Paolo Casanova, Green Chef of the Year 2023
I membri dello staff fanno parte della famiglia. Loro sono tutto per me, senza di loro non potrei lavorare. Quando ho un’idea per un nuovo piatto, mi aiutano a realizzarla. Sono professionisti di tutto rispetto che sanno fare bene il loro mestiere. Per il ristorante non contano solo gli ingredienti, ma anche il personale e le competenze necessari per trasformarli in buon cibo.
I suoi piatti hanno spesso un titolo molto eloquente che lascia intendere un’idea chiara. Cosa la spinge a cucinare in questo modo?
Vengo da una famiglia di ristoratori. La mia carriera sembrava già segnata. Inizialmente ho scelto una strada diversa e ho lavorato come grafico. Un giorno, però, mio padre mi disse che avrei dovuto frequentare la scuola alberghiera. Lì ho notato che potevo esprimermi in modo creativo anche cucinando. A 26 anni sono diventato chef. Da allora il mio modo di cucinare non ha mai smesso di evolversi. E oggi, a 42 anni, ho semplicemente più cose da raccontare.

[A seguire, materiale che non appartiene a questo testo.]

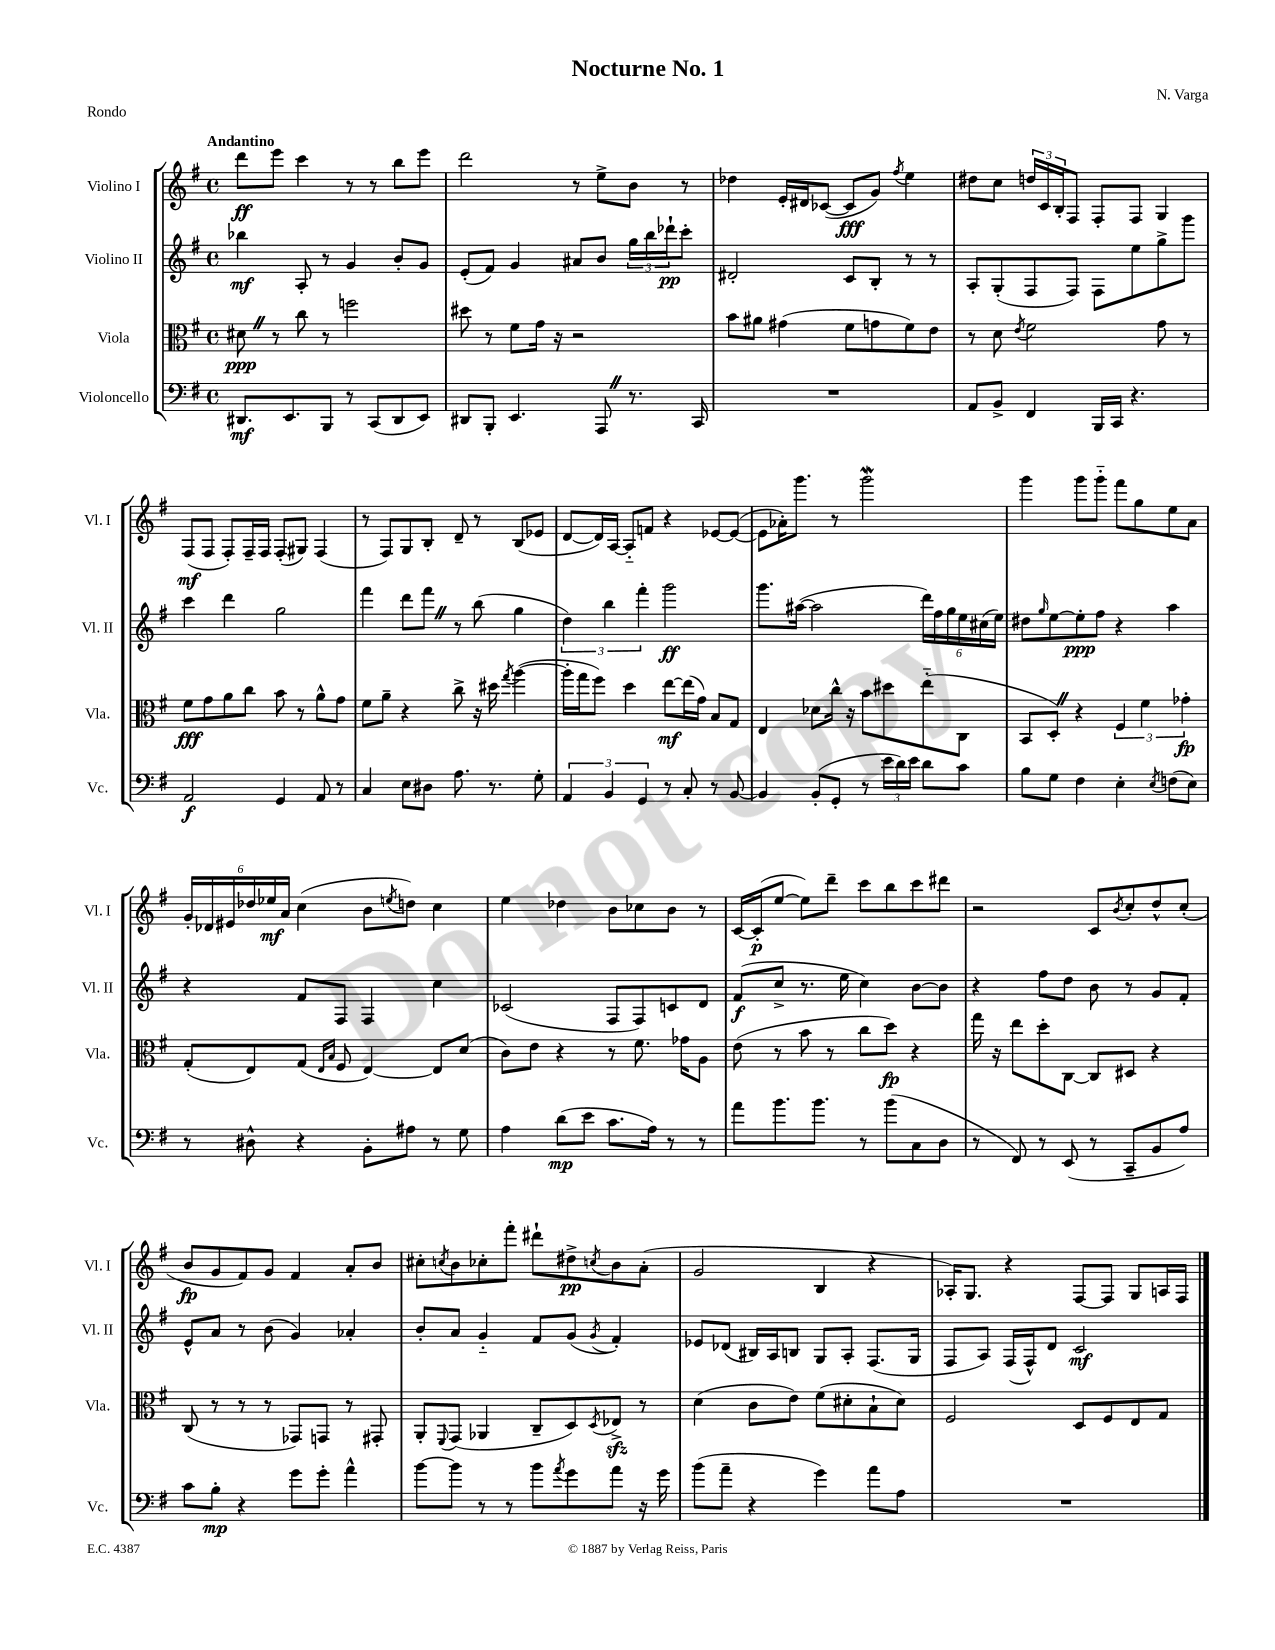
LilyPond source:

\header { title = "Nocturne No. 1" composer = "N. Varga" piece = "Rondo" }
<<
\new StaffGroup <<
\new Staff = "s0" \with { instrumentName = "Violino I" shortInstrumentName = "Vl. I" } {
    \clef treble \key g \major \defaultTimeSignature \time 4/4 \tempo "Andantino"
    d'''8\ff e'''8 c'''4 r8 r8 b''8 e'''8 |
    d'''2 r8 e''8-> b'8 r8 |
    des''4 e'16-. dis'16 ces'8~( ces'8\fff g'8) \acciaccatura { fis''8 } e''4 |
    dis''8 c''8 \tuplet 3/2 { d''16 c'16 b16-. } fis8 fis8-. fis8 g4 |
    fis8\mf( fis8 fis8-.) fis16-- fis16 fis8-.( gis8) fis4( |
    r8 fis8) g8 b8-. d'8-- r8 b8( ees'8 |
    d'8~ d'16) a16~ a8-_ f'8 r4 ees'8~ ees'8~( |
    ees'8 aes'16-.) g'''8. r8 g'''2\mordent |
    g'''4 g'''8 g'''8-_ fis'''8 g''8 e''8 a'8 |
    \tuplet 6/4 { g'16-. des'16 eis'16 des''16 ees''16\mf a'16 } c''4( b'8 \acciaccatura { e''8 } d''8) c''4 |
    e''4 des''4 b'8 ces''8 b'8 r8 |
    c'16~ c'16-.\p( e''8~ e''8) d'''8-- c'''8 b''8 c'''8 dis'''8 |
    r2 c'8 \acciaccatura { b'8 } c''8-. d''8-^ c''8-.( |
    b'8\fp g'8 fis'8) g'8 fis'4 a'8-. b'8 |
    cis''8-. \acciaccatura { c''8 } b'8 ces''8-. fis'''8-. dis'''8-! dis''8->\pp \acciaccatura { c''8 } b'8 a'8-.( |
    g'2 b4 r4 |
    aes16-.) g8. r4 fis8~ fis8 g8 a16 fis16 \bar "|." |
}
\new Staff = "s1" \with { instrumentName = "Violino II" shortInstrumentName = "Vl. II" } {
    \clef treble \key g \major \defaultTimeSignature \time 4/4
    bes''4\mf a8-. r8 g'4 b'8-. g'8 |
    e'8-.( fis'8) g'4 ais'8 b'8 \tuplet 3/2 { g''16 b''16 des'''16-!\pp } c'''8-. |
    dis'2-. c'8 b8-. r8 r8 |
    a8-. g8-.( fis8 fis8) fis8 e''8 g''8-> g'''8 |
    c'''4 d'''4 g''2 |
    fis'''4 d'''8 fis'''8 \once \override BreathingSign.text = \markup { \musicglyph "scripts.caesura.straight" } \breathe r8 b''8( g''4 |
    \tuplet 3/2 { d''4) b''4 fis'''4-. } g'''2\ff |
    g'''8. ais''16~( ais''2 \tuplet 6/4 { d'''16) fis''16 g''16 e''16 cis''16( e''16) } |
    dis''8 \grace { g''16 } e''8~ e''8-.\ppp fis''8 r4 a''4 |
    r4 fis'8 fis8 fis4 c''4 |
    ces'2( fis8 fis8) c'8 d'8 |
    fis'8\f( c''8-> r8. e''16 c''4) b'8~ b'8 |
    r4 fis''8 d''8 b'8 r8 g'8 fis'8-. |
    e'8-^ a'8 r8 b'8( g'4) aes'4-. |
    b'8-. a'8 g'4-_ fis'8 g'8( \acciaccatura { g'8 } fis'4-.) |
    ees'8 des'8( bis16) a16 b8 g8 a8-. fis8.( g16 |
    fis8 a8) fis16( fis16-^) d'8 c'2\mf \bar "|." |
}
\new Staff = "s2" \with { instrumentName = "Viola" shortInstrumentName = "Vla." } {
    \clef alto \key g \major \defaultTimeSignature \time 4/4
    dis'8\ppp \once \override BreathingSign.text = \markup { \musicglyph "scripts.caesura.straight" } \breathe r8 c''8 r8 f''2 |
    dis''8 r8 fis'8 g'16 r16 r2 |
    b'8 ais'8 gis'4( fis'8 g'8 fis'8) e'8 |
    r8 d'8 \acciaccatura { e'8 } fis'2 g'8 r8 |
    fis'8\fff g'8 a'8 c''8 b'8 r8 a'8-^ g'8 |
    fis'8 a'8-- r4 c''8-> r16 dis''16 \acciaccatura { g''8 } a''4~( |
    a''16-. g''16 fis''8) d''4 e''8~\mf e''16( g'16) b8 g8 |
    e4 des'8 c''16-^ r16 b'8 dis''8 e''8-_( c8 |
    b,8 d8-.) \once \override BreathingSign.text = \markup { \musicglyph "scripts.caesura.straight" } \breathe r4 \tuplet 3/2 { fis4 fis'4 ges'4-.\fp } |
    g8-.( e8) g8( \grace { e16 b16 } fis8 e4~) e8 d'8( |
    c'8) e'8 r4 r8 fis'8. ges'16 a8 |
    e'8( r8 b'8 r8 c''8 d''8\fp) r4 |
    g''16 r16 e''8 d''8-. c8~ c8 dis8 r4 |
    c8( r8 r8 r8 ges,8) g,8 r8 gis,8-. |
    a,8-. \appoggiatura { fis,8 } g,8( aes,4 c8-- d8) \acciaccatura { d8 } ees8->\sfz r8 |
    d'4( c'8 e'8) fis'8( dis'8-. b8-! dis'8) |
    fis2 d8 fis8 e8 g8 \bar "|." |
}
\new Staff = "s3" \with { instrumentName = "Violoncello" shortInstrumentName = "Vc." } {
    \clef bass \key g \major \defaultTimeSignature \time 4/4
    dis,8.\mf e,8. b,,8 r8 c,8( dis,8 e,8) |
    dis,8 b,,8-. e,4. a,,8 \once \override BreathingSign.text = \markup { \musicglyph "scripts.caesura.straight" } \breathe r8. c,16 |
    R1 |
    a,8 b,8-> fis,4 b,,16 c,16 r4. |
    a,2\f g,4 a,8 r8 |
    c4 e8 dis8 a8. r8. g8-. |
    \tuplet 3/2 { a,4 b,4 g,4 } r8 c8-. r8 b,8~ |
    b,4 b,8-.( g,8-. r8 \tuplet 3/2 { e'16 d'16) e'16 } d'8 c'8 |
    b8 g8 fis4 e4-. \acciaccatura { e8 } f8( e8) |
    r8 dis8-^ r4 b,8-. ais8 r8 g8 |
    a4 d'8\mp( e'8 c'8. a16) r8 r8 |
    a'8 b'8. b'8. r8 b'8( c8 d8 |
    r8 fis,8) r8 e,8( r8 c,8-- b,8 a8) |
    c'8 b8-.\mp r4 g'8 g'8-. a'4-^ |
    b'8~ b'8 r8 r8 b'8 \acciaccatura { a'8 } g'8 a'8 r16 g'16 |
    b'8( a'8-- r4 g'4) a'8 a8 |
    R1 \bar "|." |
}
>>
>>
\layout { \context { \Score \remove "Bar_number_engraver" } }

I suoi piatti non sono ascrivibili a uno stile ben preciso. La sua cucina non è né italiana, né francese e nemmeno tipicamente alpina. Come definisce il suo stile culinario?
È uno stile molto personale. Chiaramente sono stato ispirato da Massimo Bottura, con cui ho lavorato (nota: uno chef italiano, la sua Osteria Francescana è stata a lungo il miglior ristorante del mondo), e da René Redzepi, anche se non ho mai lavorato per lui (nota: uno chef danese, il suo ristorante Noma ha ridefinito la cucina nordica ed è stato anch’esso il miglior ristorante per diversi anni). Senza di loro, la mia cucina non sarebbe quella che è oggi. Con i miei piatti esprimo le cose che mi stanno più a cuore, come l’inquinamento e la sovrapesca nei mari. Ecco perché nel mio menù non utilizzo il tonno e il pesce spada, ma preferisco puntare sui pesci d’acqua dolce. Uno dei miei piatti si chiama «Un mare di insostenibilità» e interpreta questo tema in chiave culinaria.